This is Japan’s Plan to Decontaminate the Fukushima Nuclear Power Plant

Build a wall of ice with hundreds of pipes, which should stop the contaminated water

Five years after the nuclear accident at the Fukushima Daiichi plant, located in the province of the same name, Japanese still suffer the consequences. The reactors did not melt still overheating and needing to be cooled with water, which then becomes contaminated. But Japan wants to change that with a wall of ice (no, not the Game of Thrones ).

It is planned a few years ago by Tokyo Electric Power (Tepco), but only on Wednesday (30) they got permission from the NRA (Nuclear Regulatory Agency, its acronym in English) to activate it. The purpose is to prevent groundwater is contaminated, barring their contact with the reactor. It is expected that it also prevents water contamination in the Pacific Ocean.

The wall is 30 meters deep and 1.5 km long, frozen at 30 ° C negative. In total, it cost $ 312 million. The result is long-term: the Japanese hope to solve the problem of contaminated water in time for the 2020 Olympics, which will take place in the Japanese capital of Tokyo. Tepco engineers hope to draw water seeping underneath the turbines before the games.

Despite being compared to the Wall of Game of Thrones at the beginning of the matter, the Japanese ice wall is made up of hundreds of pipes that were placed in theunderground , around four damaged reactors. The water to cool three damaged reactors becomes contaminated and leaking after passing through them, mixing with ground water.

With the pipes at a temperature of -30 ° C, engineers say the surrounding soil will be frozen and a kind of wall will be formed within a few months to clean ground water is not infected. If the power fails to feed the pipes, the wall can keep frozen for up to two months.

The entire cooling system will be closely monitored by responsible, being connected in stages to break monitoring. For years, the project has been criticized for its high cost of production and uncertainty as to its fully effective operation. Some say that the pipes can freeze both the ground that the amount of groundwater may decrease significantly.

It could be a plausible problem, since the temperature of the wall can not be adjusted rapidly if something goes wrong. The temperature can only be changed in a matter of weeks, which also costs a lot of money.

When asked if the wall would be worth the investment, the spokesman of Tepco Toshihiro Imai said only that “the effect is still uncertain, since the expected result is based on simulations.”

Considering all the rich and likely outputs, do not know what might happen; all the simulations suggest that the system has enough capacity to stop contaminated water.
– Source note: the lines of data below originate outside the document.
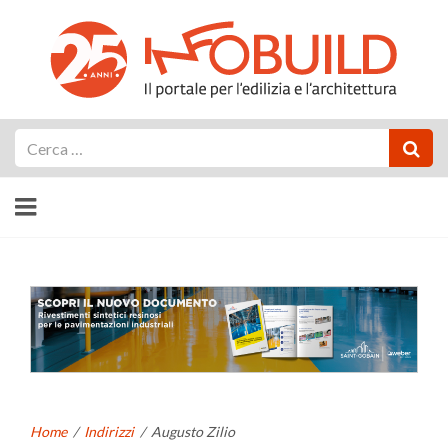
Cerca
Home
/
Indirizzi
/
Augusto Zilio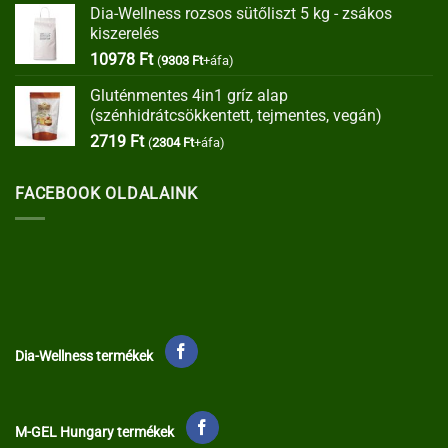
Dia-Wellness rozsos sütőliszt 5 kg - zsákos
was:
is:
kiszerelés
35373 Ft.
30067 Ft.
10978
Ft
(
9303
Ft
+áfa)
Gluténmentes 4in1 gríz alap
(szénhidrátcsökkentett, tejmentes, vegán)
2719
Ft
(
2304
Ft
+áfa)
FACEBOOK OLDALAINK
Dia-Wellness termékek
M-GEL Hungary termékek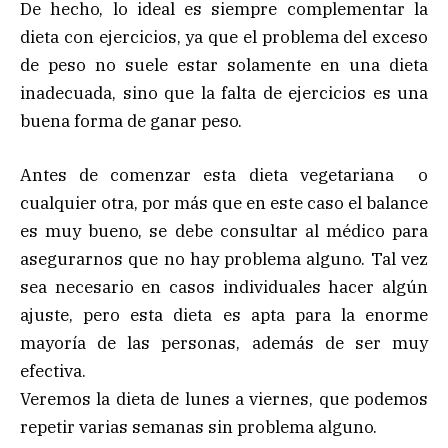
De hecho, lo ideal es siempre complementar la
dieta con ejercicios, ya que el problema del exceso
de peso no suele estar solamente en una dieta
inadecuada, sino que la falta de ejercicios es una
buena forma de ganar peso.
Antes de comenzar esta dieta vegetariana o
cualquier otra, por más que en este caso el balance
es muy bueno, se debe consultar al médico para
asegurarnos que no hay problema alguno. Tal vez
sea necesario en casos individuales hacer algún
ajuste, pero esta dieta es apta para la enorme
mayoría de las personas, además de ser muy
efectiva.
Veremos la dieta de lunes a viernes, que podemos
repetir varias semanas sin problema alguno.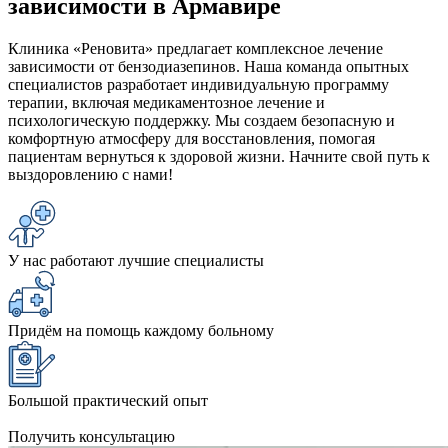
зависимости в Армавире
Клиника «Реновита» предлагает комплексное лечение
зависимости от бензодиазепинов. Наша команда опытных
специалистов разработает индивидуальную программу
терапии, включая медикаментозное лечение и
психологическую поддержку. Мы создаем безопасную и
комфортную атмосферу для восстановления, помогая
пациентам вернуться к здоровой жизни. Начните свой путь к
выздоровлению с нами!
У нас работают лучшие специалисты
Придём на помощь каждому больному
Большой практический опыт
Получить консультацию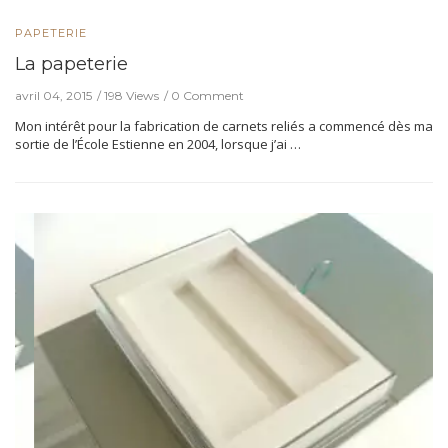
PAPETERIE
La papeterie
avril 04, 2015
198 Views
0 Comment
Mon intérêt pour la fabrication de carnets reliés a commencé dès ma
sortie de l’École Estienne en 2004, lorsque j’ai …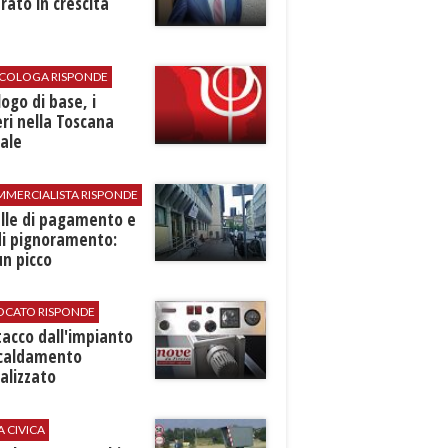
rato in crescita
SICOLOGA RISPONDE
logo di base, i
ri nella Toscana
ale
MMERCIALISTA RISPONDE
elle di pagamento e
di pignoramento:
n picco
VOCATO RISPONDE
stacco dall'impianto
scaldamento
alizzato
A CIVICA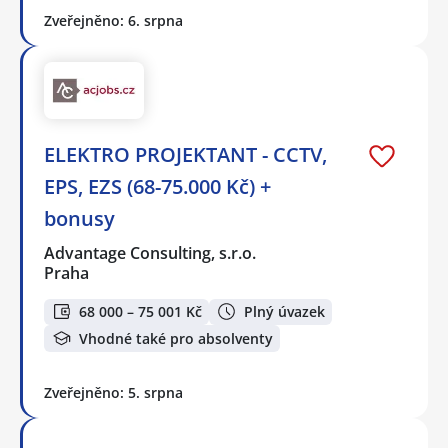
Zveřejněno: 6. srpna
ELEKTRO PROJEKTANT - CCTV,
EPS, EZS (68-75.000 Kč) +
bonusy
Advantage Consulting, s.r.o.
Praha
68 000 – 75 001 Kč
Plný úvazek
Vhodné také pro absolventy
Zveřejněno: 5. srpna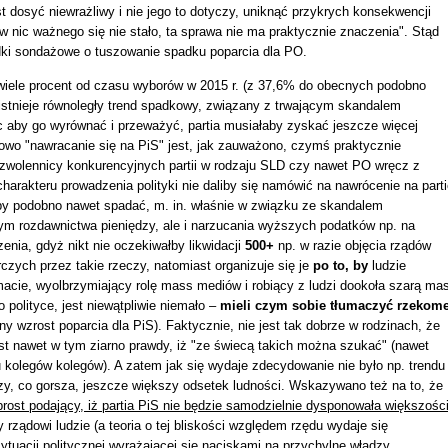
t dosyć niewrażliwy i nie jego to dotyczy, uniknąć przykrych konsekwencji
w nic ważnego się nie stało, ta sprawa nie ma praktycznie znaczenia". Stąd
rodki sondażowe o tuszowanie spadku poparcia dla PO.
wiele procent od czasu wyborów w 2015 r. (z 37,6% do obecnych podobno
istnieje równoległy trend spadkowy, związany z trwającym skandalem
c aby go wyrównać i przeważyć, partia musiałaby zyskać jeszcze więcej
 owo "nawracanie się na PiS" jest, jak zauważono, czymś praktycznie
zwolennicy konkurencyjnych partii w rodzaju SLD czy nawet PO wręcz z
 charakteru prowadzenia polityki nie daliby się namówić na nawrócenie na part
łoby podobno nawet spadać, m. in. właśnie w związku ze skandalem
tym rozdawnictwa pieniędzy, ale i narzucania wyższych podatków np. na
nia, gdyż nikt nie oczekiwałby likwidacji
500+
np. w razie objęcia rządów
rczych przez takie rzeczy, natomiast organizuje się je
po to, by
ludzie
macie, wyolbrzymiający rolę mass mediów i robiący z ludzi dookoła szarą ma
 polityce, jest niewątpliwie niemało –
mieli czym sobie tłumaczyć rzekom
ny wzrost poparcia dla PiS). Faktycznie, nie jest tak dobrze w rodzinach, że
jest nawet w tym ziarno prawdy, iż "ze świecą takich można szukać" (nawet
 kolegów kolegów). A zatem jak się wydaje zdecydowanie nie było np. trendu
zy, co gorsza, jeszcze większy odsetek ludności. Wskazywano też na to, że
rost podający, iż partia PiS nie będzie samodzielnie dysponowała większośc
y rządowi ludzie (a teoria o tej bliskości względem rzędu wydaje się
tuacji politycznej wyrażającej się naciskami na przychylne władzy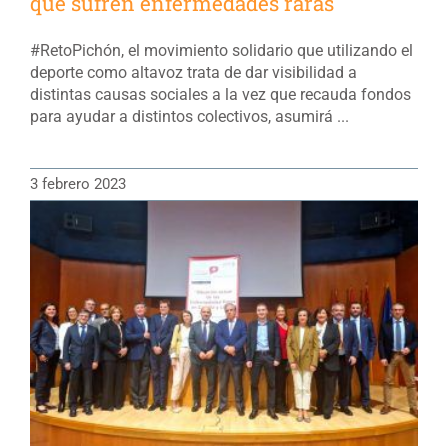
que sufren enfermedades raras
#RetoPichón, el movimiento solidario que utilizando el
deporte como altavoz trata de dar visibilidad a
distintas causas sociales a la vez que recauda fondos
para ayudar a distintos colectivos, asumirá ...
3 febrero 2023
However, the president of the NRA, Shunichi Tanaka warned not to have too high expectations, because of the success of the project depends on natural causes. And we know that not always nature works as expected.

A similar method had been tested before in the United States, but not in such a large scale as the wall. In an interview with The Associated Press , Tanaka said a controlled release of the treated water is the best option to treat the infected water, but it is no use if it leaks into the ocean.

Recalling the Fukushima Accident

Caused by an earthquake measuring 9.0 on the Richter scale, the Fukushima disaster happened because three of the six reactors could no longer be refrigerated for damage caused by tsunami more than 40 meters high. He was considered the largest nuclear disaster since Chernobyl in the area now covered by the territory of Ukraine.

On his birthday five years, CNN did a special report on the disaster, which left 20,000 dead and wounded. Radiation leaks to date, with 400 tons of contaminated water being added daily to the storage tanks. So far, more than 800 tons (!) Of infected water. They were also spending more than $ 1.5 billion to join the contaminated soil in hundreds of industrial plastic bags.

Until today, who lives in a nearby area of the accident take daily precautions to ensure their health. A school in the province measures radiation in soil and foods distributed in lunch every day. The World Health Organization (WHO) estimates that residents near the plant have a risk 4 to 7% greater risk of developing cancer.

Japan, a country that has had more than 30% of all its energy from 50 nuclear reactors shut down its last reactor in 2012. Japanese were not without nuclear power for 45 years. Now the country imports 80% of its fuel. The shutdown has power bills increase 19% and carbon dioxide emissions increase significantly.